# INSTRUCTIONS FOR THE TASK
Copy the entries exactly, leaving out nothing.
Start of THE DATA
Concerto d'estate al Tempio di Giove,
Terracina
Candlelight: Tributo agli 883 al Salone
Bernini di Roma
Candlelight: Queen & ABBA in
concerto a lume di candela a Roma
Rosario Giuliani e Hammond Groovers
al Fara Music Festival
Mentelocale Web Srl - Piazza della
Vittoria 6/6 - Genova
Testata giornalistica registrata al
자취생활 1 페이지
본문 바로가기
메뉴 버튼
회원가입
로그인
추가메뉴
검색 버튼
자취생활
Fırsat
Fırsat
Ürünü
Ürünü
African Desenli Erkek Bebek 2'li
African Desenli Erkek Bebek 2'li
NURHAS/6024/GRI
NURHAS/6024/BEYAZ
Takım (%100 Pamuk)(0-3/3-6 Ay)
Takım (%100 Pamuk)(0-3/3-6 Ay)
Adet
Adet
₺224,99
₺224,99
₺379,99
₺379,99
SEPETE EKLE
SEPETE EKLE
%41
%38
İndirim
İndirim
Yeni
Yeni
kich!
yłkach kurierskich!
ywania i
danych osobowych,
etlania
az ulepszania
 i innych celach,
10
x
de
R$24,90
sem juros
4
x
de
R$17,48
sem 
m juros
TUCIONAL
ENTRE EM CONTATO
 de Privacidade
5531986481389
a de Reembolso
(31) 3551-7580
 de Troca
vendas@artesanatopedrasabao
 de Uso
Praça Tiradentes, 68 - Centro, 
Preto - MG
End of THE DATA
# OUTPUT BELOW
Concerto d'estate al Tempio di Giove,
Terracina
Candlelight: Tributo agli 883 al Salone
Bernini di Roma
Candlelight: Queen & ABBA in
concerto a lume di candela a Roma
Rosario Giuliani e Hammond Groovers
al Fara Music Festival
Mentelocale Web Srl - Piazza della
Vittoria 6/6 - Genova
Testata giornalistica registrata al
자취생활 1 페이지
본문 바로가기
메뉴 버튼
회원가입
로그인
추가메뉴
검색 버튼
자취생활
Fırsat
Fırsat
Ürünü
Ürünü
African Desenli Erkek Bebek 2'li
African Desenli Erkek Bebek 2'li
NURHAS/6024/GRI
NURHAS/6024/BEYAZ
Takım (%100 Pamuk)(0-3/3-6 Ay)
Takım (%100 Pamuk)(0-3/3-6 Ay)
Adet
Adet
₺224,99
₺224,99
₺379,99
₺379,99
SEPETE EKLE
SEPETE EKLE
%41
%38
İndirim
İndirim
Yeni
Yeni
kich!
yłkach kurierskich!
ywania i
danych osobowych,
etlania
az ulepszania
 i innych celach,
10
x
de
R$24,90
sem juros
4
x
de
R$17,48
sem 
m juros
TUCIONAL
ENTRE EM CONTATO
 de Privacidade
5531986481389
a de Reembolso
(31) 3551-7580
 de Troca
vendas@artesanatopedrasabao
 de Uso
Praça Tiradentes, 68 - Centro, 
Preto - MG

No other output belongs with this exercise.